Please always check the reliability of the information provided.

Prices

Written by Nicola Gerundino il 29 March 2018
Aggiornato il 5 April 2018

Perchè di punto in bianco siamo diventati mangiatori di ramen e siamo lì a monitorare le nuove aperture e a disquisire su quale sia più buono? Reminiscenze infantili dell’animazione in tv a parte, il ramen ha tante qualità dalla sua: è davvero buono (se cucinato a dovere, ovviamente), è un pasto completo, è un pasto complesso e appagante perché permette di navigare tra tanti sapori diversi, riscalda e tonifica – non è forse sempre una minestrina brodosa che viene in soccorso agli acciaccati? Per questo accogliamo con calore e piacere Umami, ultimo arrivato nella famiglia romana dei ramen bar, ma forte di tutta l’esperienza nel campo della ristorazione di Marco Pucciotti (Blind Pig, Epiro, Sbanco, Barley Wine e via discorrendo).
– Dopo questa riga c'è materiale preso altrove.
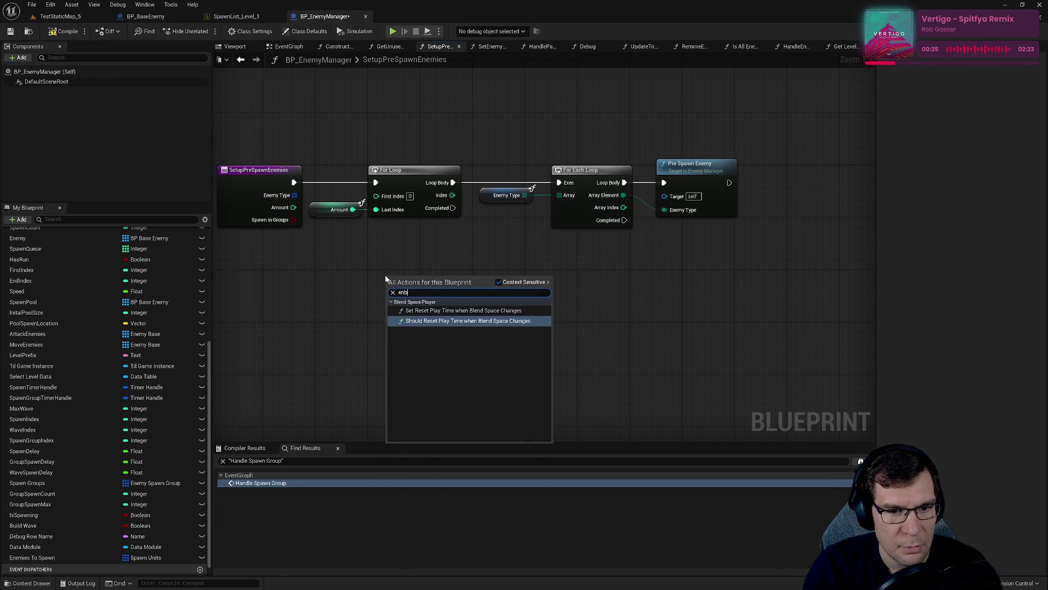
text(n)
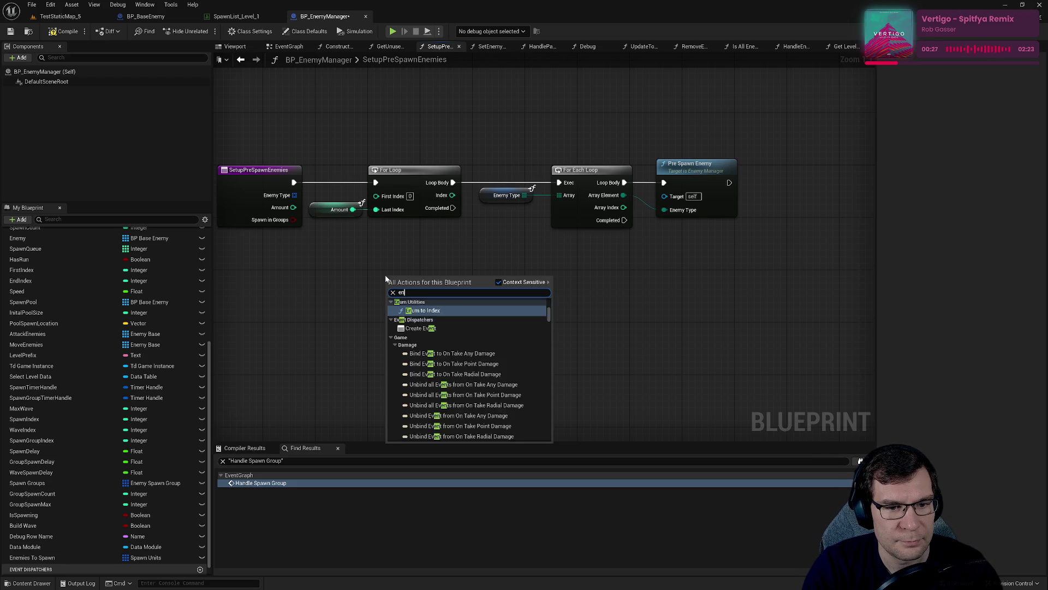
key(BackSpace)
key(BackSpace)
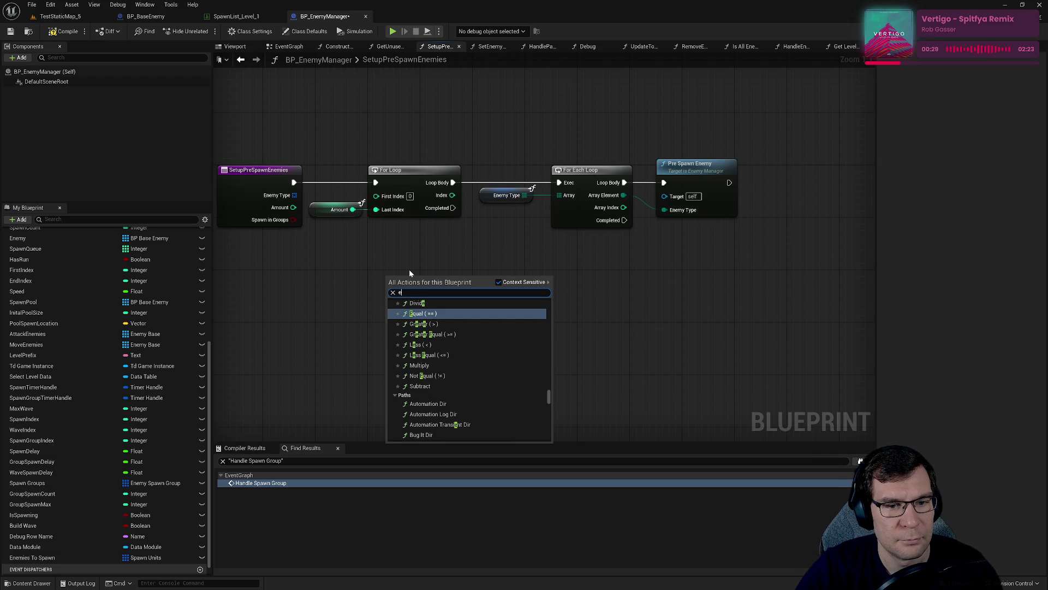
text(nemy t)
In cucina c’è lo chef Giuseppe Milana e a lui si devono ascrivere tutti i manicaretti che escono dalla cucina, che non si limitano al solo ramen. Molto buoni i gyoza (ravioli – € 3 o € 6) che sono preparati con gamberi, maiale o verdure e tofu, e i bun (dei panini al vapore – € 4) anche qui in variante carnivora (pulled pork) o vegetariana. Quattro i ramen presenti nel menu: Toriniku con pollo speziato (cucinato in brodo di pollo – € 13), Yasai con tofu e verdure di stagione (cucinato in brodo di tofu alghe – € 12), Umami con fettine di maiale (€ 14) e Umami Spicy, molto simile al precedente, ma più piccante. Porzioni consistenti e saporite – in cui spiccano molto i funghi shitake e l’uovo marinato – e noodles targati Pastificio Secondi. Dolci tradizionali – dorayaki e gelato (cocco e wasabi, tè matcha, zenzero marinato) – e opzioni molto interessanti sulle bevande, a partire dalla birra pale ale della casa, prodotta con luppoli giapponesi e realizzata nel microbirrificio Free Lions di Viterbo, passando per una buona selezione di sake, shochu e whisky. Sala unica, ambiente raccolto e tranquillo, bella esperienza per il palato.

Ad could not be loaded.

Leggi anche

Ad could not be loaded.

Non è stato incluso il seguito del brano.